**Assigned task:**
If a line of the data contains the word "Vjenë", it is counted; report how many such lines there are and nothing else.

Saved data entries
================
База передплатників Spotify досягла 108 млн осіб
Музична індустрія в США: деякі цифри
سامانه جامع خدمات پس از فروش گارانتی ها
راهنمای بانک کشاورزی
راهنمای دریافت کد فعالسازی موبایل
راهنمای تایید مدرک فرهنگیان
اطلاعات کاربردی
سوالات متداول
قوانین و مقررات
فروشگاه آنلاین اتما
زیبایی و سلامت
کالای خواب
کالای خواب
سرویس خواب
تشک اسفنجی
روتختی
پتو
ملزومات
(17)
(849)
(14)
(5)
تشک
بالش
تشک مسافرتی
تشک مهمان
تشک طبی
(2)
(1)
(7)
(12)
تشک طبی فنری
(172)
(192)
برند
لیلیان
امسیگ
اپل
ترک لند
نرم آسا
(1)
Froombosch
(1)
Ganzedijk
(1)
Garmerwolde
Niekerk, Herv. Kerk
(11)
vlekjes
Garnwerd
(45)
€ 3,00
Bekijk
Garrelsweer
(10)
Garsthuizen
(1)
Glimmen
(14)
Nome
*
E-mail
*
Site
================
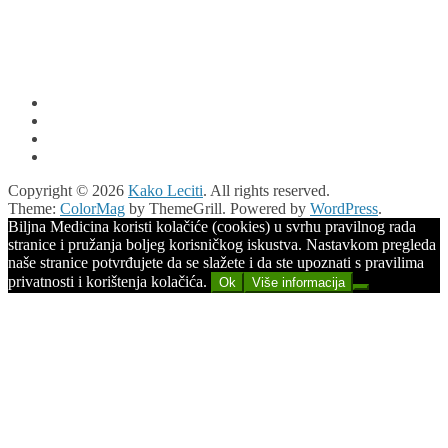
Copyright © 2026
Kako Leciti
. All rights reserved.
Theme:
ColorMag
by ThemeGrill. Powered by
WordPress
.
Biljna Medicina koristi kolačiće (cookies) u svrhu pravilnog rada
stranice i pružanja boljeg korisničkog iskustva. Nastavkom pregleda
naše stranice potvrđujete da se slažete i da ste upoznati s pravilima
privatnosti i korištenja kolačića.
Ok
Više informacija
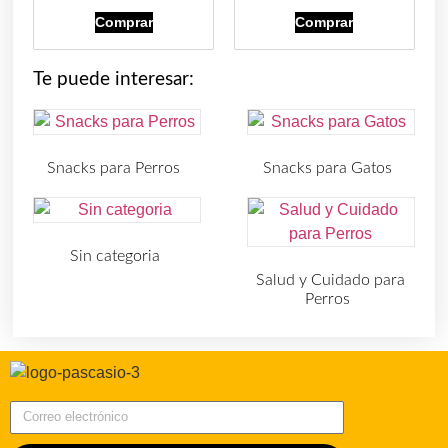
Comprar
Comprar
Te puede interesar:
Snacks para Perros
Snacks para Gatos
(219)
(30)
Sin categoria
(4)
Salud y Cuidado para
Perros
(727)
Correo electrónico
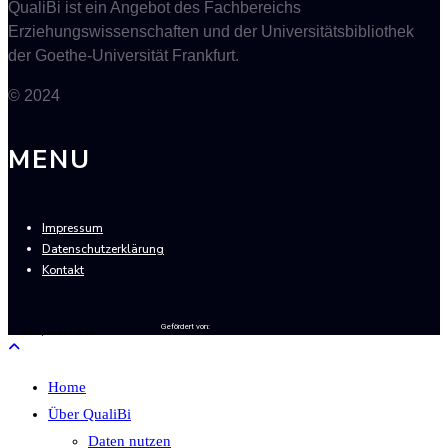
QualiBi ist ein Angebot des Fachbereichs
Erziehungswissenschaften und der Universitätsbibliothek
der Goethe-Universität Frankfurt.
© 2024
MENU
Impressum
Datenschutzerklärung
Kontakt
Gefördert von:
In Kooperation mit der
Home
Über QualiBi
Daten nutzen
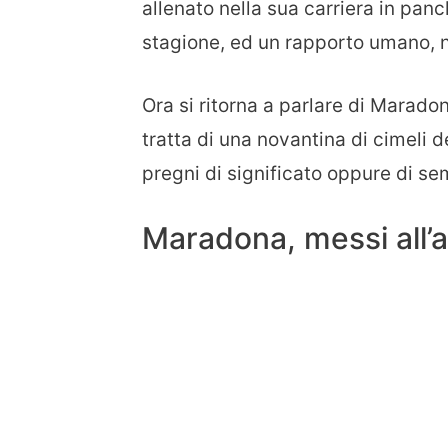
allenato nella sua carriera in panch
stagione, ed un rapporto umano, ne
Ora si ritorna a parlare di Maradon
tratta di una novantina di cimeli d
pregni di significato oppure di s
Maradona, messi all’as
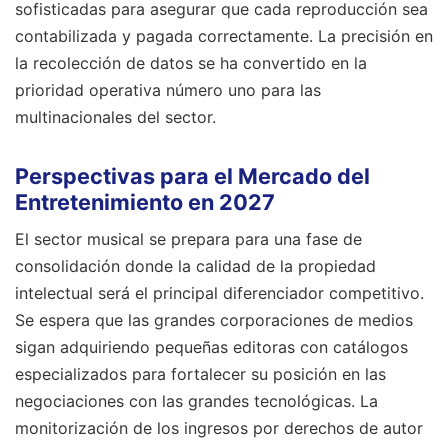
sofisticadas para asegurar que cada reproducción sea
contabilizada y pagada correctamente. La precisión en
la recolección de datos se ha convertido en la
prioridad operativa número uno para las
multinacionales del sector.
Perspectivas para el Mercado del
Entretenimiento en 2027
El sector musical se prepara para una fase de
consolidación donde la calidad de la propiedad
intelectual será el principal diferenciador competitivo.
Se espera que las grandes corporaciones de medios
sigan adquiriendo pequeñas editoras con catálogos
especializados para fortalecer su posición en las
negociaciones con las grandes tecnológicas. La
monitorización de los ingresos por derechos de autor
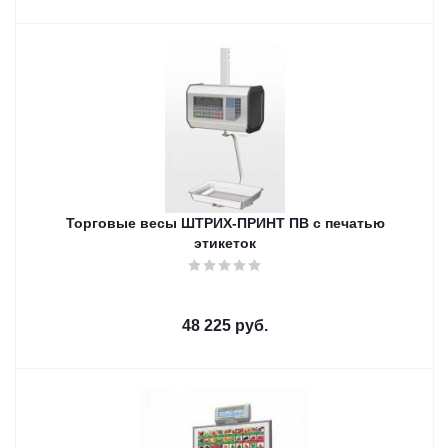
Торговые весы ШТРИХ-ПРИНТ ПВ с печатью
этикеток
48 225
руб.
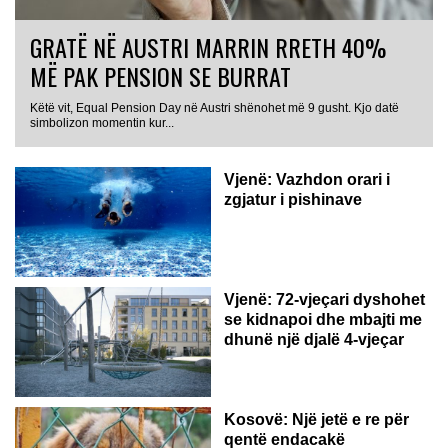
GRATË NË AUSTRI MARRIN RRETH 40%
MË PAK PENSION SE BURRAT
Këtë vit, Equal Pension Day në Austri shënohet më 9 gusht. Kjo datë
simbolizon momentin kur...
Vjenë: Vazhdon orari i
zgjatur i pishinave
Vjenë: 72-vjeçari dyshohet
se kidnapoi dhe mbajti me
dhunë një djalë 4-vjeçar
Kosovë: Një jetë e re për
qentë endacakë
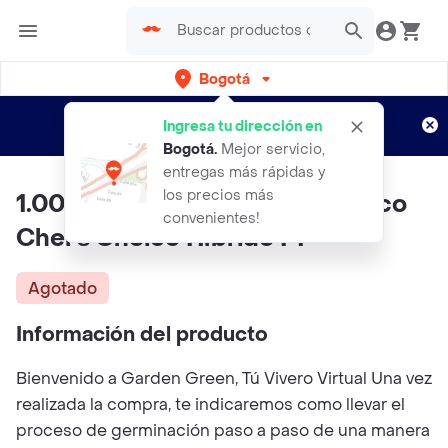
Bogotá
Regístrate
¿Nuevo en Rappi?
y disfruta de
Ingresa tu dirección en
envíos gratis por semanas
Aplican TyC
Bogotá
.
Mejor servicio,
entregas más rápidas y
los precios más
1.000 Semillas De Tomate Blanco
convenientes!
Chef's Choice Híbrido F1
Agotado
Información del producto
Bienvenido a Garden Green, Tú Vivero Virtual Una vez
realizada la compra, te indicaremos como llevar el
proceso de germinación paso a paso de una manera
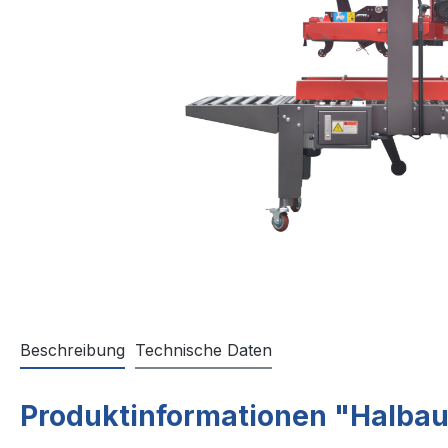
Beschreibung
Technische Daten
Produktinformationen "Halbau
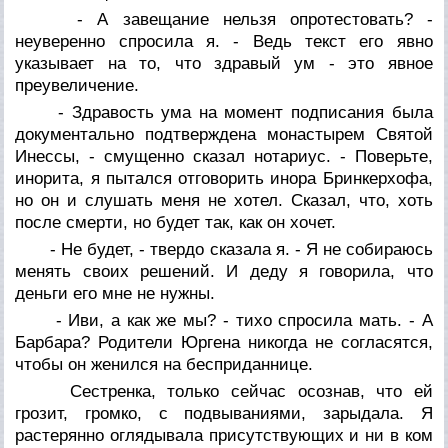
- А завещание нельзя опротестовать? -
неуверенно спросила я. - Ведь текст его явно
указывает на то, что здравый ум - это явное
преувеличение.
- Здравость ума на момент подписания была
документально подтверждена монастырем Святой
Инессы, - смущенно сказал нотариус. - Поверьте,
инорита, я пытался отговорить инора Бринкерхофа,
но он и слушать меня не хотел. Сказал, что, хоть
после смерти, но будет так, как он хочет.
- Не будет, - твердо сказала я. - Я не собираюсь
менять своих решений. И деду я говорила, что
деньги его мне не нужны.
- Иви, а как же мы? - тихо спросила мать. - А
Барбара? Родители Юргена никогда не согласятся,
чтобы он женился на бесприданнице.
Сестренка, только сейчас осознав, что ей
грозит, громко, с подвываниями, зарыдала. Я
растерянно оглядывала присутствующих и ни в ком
================
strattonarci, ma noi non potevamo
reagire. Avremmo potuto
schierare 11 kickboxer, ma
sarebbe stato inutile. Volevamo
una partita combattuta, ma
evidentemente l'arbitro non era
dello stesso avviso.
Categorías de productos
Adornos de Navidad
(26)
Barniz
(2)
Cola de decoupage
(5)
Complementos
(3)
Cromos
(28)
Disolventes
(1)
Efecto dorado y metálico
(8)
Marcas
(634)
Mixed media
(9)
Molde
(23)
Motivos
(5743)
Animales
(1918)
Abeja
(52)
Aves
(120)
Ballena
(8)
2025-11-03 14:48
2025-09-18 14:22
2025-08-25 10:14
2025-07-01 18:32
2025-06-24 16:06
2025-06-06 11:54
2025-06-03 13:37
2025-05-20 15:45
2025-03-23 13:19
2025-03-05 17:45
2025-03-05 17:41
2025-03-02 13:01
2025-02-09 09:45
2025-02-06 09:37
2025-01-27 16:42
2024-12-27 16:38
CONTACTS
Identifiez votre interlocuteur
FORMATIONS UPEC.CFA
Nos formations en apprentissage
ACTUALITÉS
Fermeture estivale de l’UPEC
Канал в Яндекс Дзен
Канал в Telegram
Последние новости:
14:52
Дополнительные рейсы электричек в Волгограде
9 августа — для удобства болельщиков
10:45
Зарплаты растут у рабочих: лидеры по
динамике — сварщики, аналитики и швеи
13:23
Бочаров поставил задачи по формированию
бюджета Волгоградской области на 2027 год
================
**Result:**
2